= Ivana Hadži-Popović =

Serbian writer and translator

Ivana Hadži-Popović (Serbian-Cyrillic: Ивана Хаџи-Поповић, born in Belgrade, Yugoslavia) is a Serbian writer and translator.

==Biography==
Ivana Hadži-Popović studied at the Department of Romance Studies of Belgrade's Faculty of Philology and graduated with magister degree. She works as literary editor and translator at the Albatros publishing house in Belgrade.

Among her numerous translations are works of French and Italian writers such as Catherine Clément, Sidonie-Gabrielle Colette, Catherine Cusset, Anaïs Nin, Marguerite Yourcenar, Pierre Assouline, Dino Buzzati, Benoît Duteurtre, Pierre Michon, Henry de Montherlant, Antonio Tabucchi, Michel Tournier and Maryam Madjidi. The long-term translation and editorial activity is a noteworthy contribution to the Franco-Serbian cultural exchange.

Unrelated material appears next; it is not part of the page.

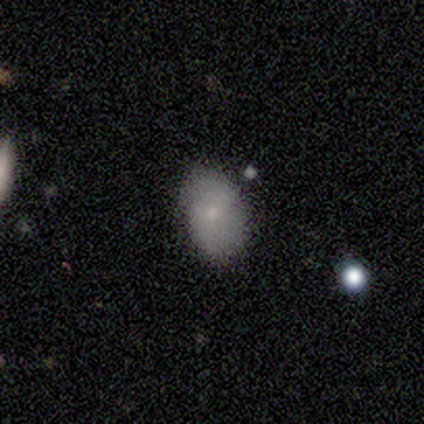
smooth_or_featured: smooth (p=0.66) [alt: featured or disk p=0.29]
how_rounded: in between (p=0.88) [alt: round p=0.12]
merging: none (p=0.69) [alt: minor disturbance p=0.28]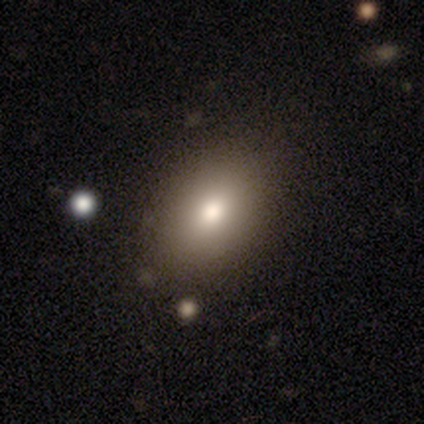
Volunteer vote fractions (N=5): This appears to be a smooth galaxy with no disk features (80%) that is in between round and cigar-shaped (75%). Merging: none (75%).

Hadži-Popović's translation of the French-language memories, aphorisms and letters of Queen Natalie is a particularly interesting publication on the cultural and political history of Serbia. The author of numerous novels and essay collections, she is member of the International Francophone Press Union. She lives in Vračar.

==Awards==
- Isidora Sekulić Award

==Bibliography (selection)==
- Sezona trešanja (Cherry Season), KOV, Vršac 1998, novel.
- Knez (Knez), KOV, Vršac 1999, novel.
- Brod za Buenos Ajres (A Ship to Buenos Aires), Jugoslovenska knjiga, Belgrade 2001, novel, ISBN 86-7411-046-0
- Zamka (The Trap), Filip Višnjić Publishing, Belgrade 2004, novel, ISBN 86-7363-412-1.
- Na Hadrijanovom tragu (On Hadrian's Trace), Filip Višnjić Publishing, Belgrade 2008, novel, ISBN 978-86-7363-567-5
- Japanska kutija (The Japanese Box), Palabra, Belgrade 2010, novel, ISBN 978-86-88091-01-5.
- Žena s buketom (A Woman with Bouquet), Medijska knjižara Krug, Belgrade 2012, novel, ISBN 978-86-83523-44-3.
- Vatra i cvet (Fire and Flower), Medijska knjižara Krug, Belgrade 2014, novel, ISBN 978-86-83523-52-8.
- Ljubičice Leonarda da Vinčija (Leonardo da Vinci’s Violas), Albatros plus, Belgrade 2017, novel, ISBN 978-86-6081-244-7.
- Senka doktora Junga (Doctor Jung's Shadow), Albatros plus, Belgrade 2020, novel, ISBN 978-86-6081-326-0.
- Košmar oko Ničea (Nightmare around Nietzsche), Albatros plus, Belgrade 2021, novel, ISBN 978-86-6081-344-4.